Article: "“Obamacare” by Republicans is a compromise proposal that, at most, addresses the worst abuses of the nation’s for-profit insurers and health providers while outlining a framework for genuine reform."
Wrong - This bill isn't a compromise, it is a giveaway to the insurance companies and sellout of the American public.
Wrong - This bill doesn't address the worst abuses of the nation's for-profit insurers as the bill doesn't stop them from raising rates through the roof, which is what they've been doing even since the bill was passed. So what if you can't be denied insurance due to pre-existing conditions of you can't afford the insurance.
Wrong - This bill doesn't provide an outline for genuine reform; rather, it engraves in stone our subservience to private health insurance companies.

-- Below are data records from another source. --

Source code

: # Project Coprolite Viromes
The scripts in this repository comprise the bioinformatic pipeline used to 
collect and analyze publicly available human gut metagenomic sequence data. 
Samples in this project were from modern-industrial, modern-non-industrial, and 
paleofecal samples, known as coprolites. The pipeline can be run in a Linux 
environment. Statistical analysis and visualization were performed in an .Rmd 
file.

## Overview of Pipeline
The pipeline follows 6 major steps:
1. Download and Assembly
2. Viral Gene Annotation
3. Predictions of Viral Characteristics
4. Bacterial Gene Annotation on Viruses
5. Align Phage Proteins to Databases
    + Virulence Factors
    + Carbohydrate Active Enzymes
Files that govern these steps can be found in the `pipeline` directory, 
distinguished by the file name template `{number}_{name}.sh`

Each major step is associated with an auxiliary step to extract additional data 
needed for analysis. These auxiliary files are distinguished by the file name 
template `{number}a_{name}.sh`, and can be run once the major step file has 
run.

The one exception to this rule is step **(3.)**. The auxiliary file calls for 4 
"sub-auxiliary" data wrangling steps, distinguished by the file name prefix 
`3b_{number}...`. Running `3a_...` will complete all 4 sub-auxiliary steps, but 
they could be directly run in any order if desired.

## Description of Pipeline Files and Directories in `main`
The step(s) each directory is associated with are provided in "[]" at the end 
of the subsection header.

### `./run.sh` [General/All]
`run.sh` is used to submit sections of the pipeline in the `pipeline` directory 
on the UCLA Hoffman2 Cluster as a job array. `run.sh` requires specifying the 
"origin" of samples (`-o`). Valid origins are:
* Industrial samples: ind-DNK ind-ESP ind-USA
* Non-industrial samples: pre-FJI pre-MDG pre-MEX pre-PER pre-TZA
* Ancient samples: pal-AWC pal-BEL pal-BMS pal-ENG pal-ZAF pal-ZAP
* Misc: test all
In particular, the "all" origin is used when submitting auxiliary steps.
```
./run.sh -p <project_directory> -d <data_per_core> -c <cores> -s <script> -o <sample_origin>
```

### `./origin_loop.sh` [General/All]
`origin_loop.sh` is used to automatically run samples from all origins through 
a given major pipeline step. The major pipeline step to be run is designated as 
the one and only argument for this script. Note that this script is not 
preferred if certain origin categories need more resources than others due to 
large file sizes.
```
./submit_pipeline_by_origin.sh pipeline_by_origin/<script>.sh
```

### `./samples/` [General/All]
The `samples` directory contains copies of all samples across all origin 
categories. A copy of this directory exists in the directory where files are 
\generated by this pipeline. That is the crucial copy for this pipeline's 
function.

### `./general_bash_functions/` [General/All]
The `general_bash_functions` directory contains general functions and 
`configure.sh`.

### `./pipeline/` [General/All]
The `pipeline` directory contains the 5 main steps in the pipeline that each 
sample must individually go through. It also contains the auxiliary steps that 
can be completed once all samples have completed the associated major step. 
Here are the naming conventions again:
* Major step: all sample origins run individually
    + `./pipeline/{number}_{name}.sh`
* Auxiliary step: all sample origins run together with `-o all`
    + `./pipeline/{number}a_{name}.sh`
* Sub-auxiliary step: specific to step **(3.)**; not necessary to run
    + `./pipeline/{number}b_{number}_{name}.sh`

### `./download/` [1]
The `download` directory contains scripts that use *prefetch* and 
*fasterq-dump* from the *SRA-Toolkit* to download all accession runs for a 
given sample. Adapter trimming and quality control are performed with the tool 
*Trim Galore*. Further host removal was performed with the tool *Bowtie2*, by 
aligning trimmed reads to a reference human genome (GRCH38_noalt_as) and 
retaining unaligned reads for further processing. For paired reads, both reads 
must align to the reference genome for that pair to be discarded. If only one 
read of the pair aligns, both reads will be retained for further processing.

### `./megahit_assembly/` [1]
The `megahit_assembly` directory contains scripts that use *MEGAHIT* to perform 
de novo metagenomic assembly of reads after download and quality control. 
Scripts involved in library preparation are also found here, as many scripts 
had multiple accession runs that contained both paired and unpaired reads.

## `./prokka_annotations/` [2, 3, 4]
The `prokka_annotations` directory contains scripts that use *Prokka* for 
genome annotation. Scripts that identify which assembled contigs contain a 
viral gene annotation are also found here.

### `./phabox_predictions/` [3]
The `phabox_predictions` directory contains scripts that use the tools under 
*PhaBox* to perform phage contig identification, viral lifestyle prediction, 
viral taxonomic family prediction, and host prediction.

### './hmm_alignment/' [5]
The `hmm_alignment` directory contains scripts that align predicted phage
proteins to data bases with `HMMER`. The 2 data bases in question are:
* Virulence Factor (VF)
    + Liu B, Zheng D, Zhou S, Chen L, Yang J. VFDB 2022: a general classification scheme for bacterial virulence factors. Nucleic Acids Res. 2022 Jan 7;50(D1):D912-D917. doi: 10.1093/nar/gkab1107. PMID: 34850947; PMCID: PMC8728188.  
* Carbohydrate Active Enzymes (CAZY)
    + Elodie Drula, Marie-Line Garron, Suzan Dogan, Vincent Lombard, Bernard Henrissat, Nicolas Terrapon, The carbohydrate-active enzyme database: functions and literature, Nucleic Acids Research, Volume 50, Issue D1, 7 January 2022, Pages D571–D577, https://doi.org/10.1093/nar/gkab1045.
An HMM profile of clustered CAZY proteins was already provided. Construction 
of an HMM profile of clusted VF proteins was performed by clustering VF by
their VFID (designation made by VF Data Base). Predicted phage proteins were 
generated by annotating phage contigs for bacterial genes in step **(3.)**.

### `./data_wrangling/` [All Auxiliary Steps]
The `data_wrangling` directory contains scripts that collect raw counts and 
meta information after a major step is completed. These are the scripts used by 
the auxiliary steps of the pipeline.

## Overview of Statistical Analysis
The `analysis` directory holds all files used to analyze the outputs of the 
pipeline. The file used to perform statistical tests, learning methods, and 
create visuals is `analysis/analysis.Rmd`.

Compair administration costs of medicare programs to insurance.
Medicare:5%
Insurance:22%
This means that 5 percent of the money that is spent on Medicare type programs is spent for administrative costs. Compare that to insurance which 22% of the money goes to administrative costs.
I saw this on a frontline show not too long ago.
Talk is cheap but any Congress critter who refuses to repeal Obamacare even after it's obvious that it has nothing to do with health care is not serious about single payer health care for all. As for those who repeal it, either they're doing it for political reasons or they really want single payer instead. My guess is the former but I still insist that Obamacare be repealed and that single payer get a public hearing this time around.